• [YOUR TASK] In the listing below, locate the line containing "left eye: (107, 104)" and copy it and every line after it through the end, exactly as written, leaving out any pictures.

• [MATERIAL PROVIDED]
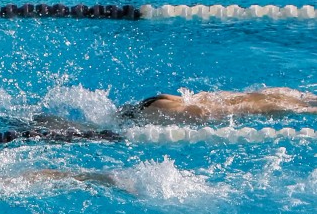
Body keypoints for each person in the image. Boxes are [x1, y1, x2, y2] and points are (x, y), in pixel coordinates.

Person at [118, 87, 317, 124]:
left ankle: (309, 108)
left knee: (245, 106)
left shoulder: (141, 121)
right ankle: (309, 101)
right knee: (246, 98)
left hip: (153, 110)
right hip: (154, 103)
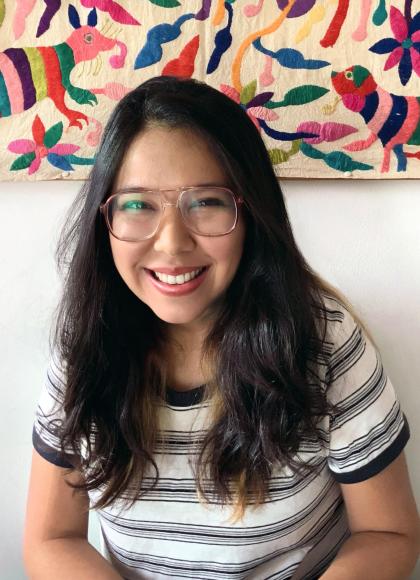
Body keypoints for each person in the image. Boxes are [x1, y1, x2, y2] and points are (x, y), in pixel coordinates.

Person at [23, 76, 419, 579]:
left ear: (250, 212)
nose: (172, 243)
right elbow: (51, 538)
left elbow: (388, 533)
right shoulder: (83, 345)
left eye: (206, 202)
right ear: (106, 220)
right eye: (138, 204)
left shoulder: (324, 342)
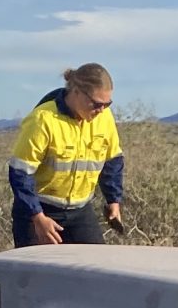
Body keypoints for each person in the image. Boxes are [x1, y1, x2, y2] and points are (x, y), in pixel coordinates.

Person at [7, 63, 124, 250]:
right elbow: (20, 173)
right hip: (39, 211)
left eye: (107, 104)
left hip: (80, 212)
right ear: (76, 92)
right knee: (36, 274)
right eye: (96, 104)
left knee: (96, 269)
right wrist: (38, 217)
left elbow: (112, 161)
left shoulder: (104, 118)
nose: (101, 110)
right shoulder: (43, 120)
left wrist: (113, 200)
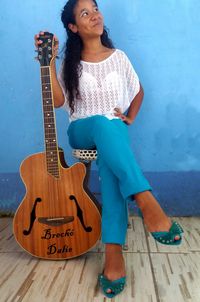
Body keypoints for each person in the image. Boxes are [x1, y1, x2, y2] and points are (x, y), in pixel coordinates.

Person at [34, 0, 184, 298]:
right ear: (73, 27)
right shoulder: (71, 63)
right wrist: (47, 62)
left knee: (112, 151)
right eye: (85, 13)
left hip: (112, 135)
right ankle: (146, 200)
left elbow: (138, 89)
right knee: (104, 124)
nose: (95, 15)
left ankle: (114, 258)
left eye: (95, 8)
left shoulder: (119, 57)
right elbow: (59, 101)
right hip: (83, 130)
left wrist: (130, 117)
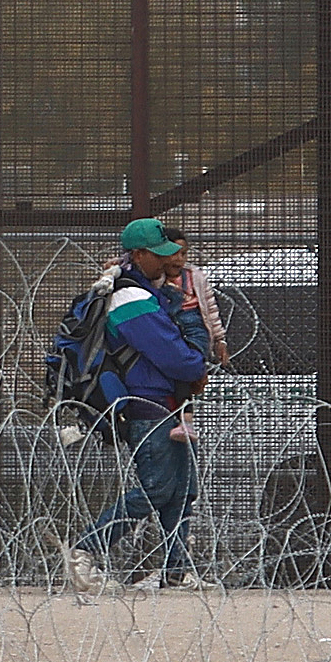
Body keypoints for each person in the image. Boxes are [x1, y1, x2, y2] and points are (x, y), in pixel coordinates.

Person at [68, 218, 213, 591]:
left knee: (181, 491)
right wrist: (197, 360)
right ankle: (86, 549)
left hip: (165, 404)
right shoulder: (130, 298)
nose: (166, 262)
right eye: (158, 255)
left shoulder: (146, 291)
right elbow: (178, 358)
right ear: (139, 254)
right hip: (148, 404)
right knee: (158, 489)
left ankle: (175, 570)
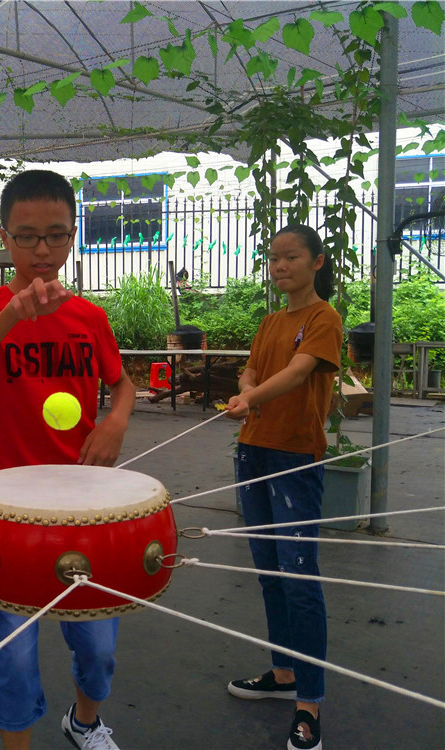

• [TASK SOLUTION]
left eye: (107, 104)
left hip: (80, 212)
right ear: (76, 92)
right knee: (36, 274)
right eye: (96, 104)
left knee: (96, 269)
right wrist: (38, 217)
left elbow: (112, 161)
left shoulder: (104, 118)
nose: (101, 110)
right shoulder: (43, 120)
left wrist: (113, 200)
Body keypoints for each person in the image. Boxes are [x1, y1, x2, y2] and points are (x, y), in pixel coordinates.

Person at [34, 0, 184, 298]:
right ear: (73, 27)
right shoulder: (71, 63)
right wrist: (47, 62)
left knee: (112, 151)
right eye: (85, 13)
left hip: (112, 135)
right ankle: (146, 200)
left elbow: (138, 89)
right knee: (104, 124)
nose: (95, 15)
left ankle: (114, 258)
left eye: (95, 8)
left shoulder: (119, 57)
right elbow: (59, 101)
right hip: (83, 130)
left wrist: (130, 117)
Body keypoints for each person in the image. Boxes are [x1, y1, x2, y2] and points are (x, y), in pixel coordinates.

Person at [68, 218, 213, 591]:
left knee: (181, 491)
right wrist: (197, 360)
right ankle: (86, 549)
left hip: (165, 404)
right shoulder: (130, 298)
nose: (166, 262)
right eye: (158, 255)
left shoulder: (146, 291)
right elbow: (178, 358)
right ear: (139, 254)
right hip: (148, 404)
right knee: (158, 489)
left ankle: (175, 570)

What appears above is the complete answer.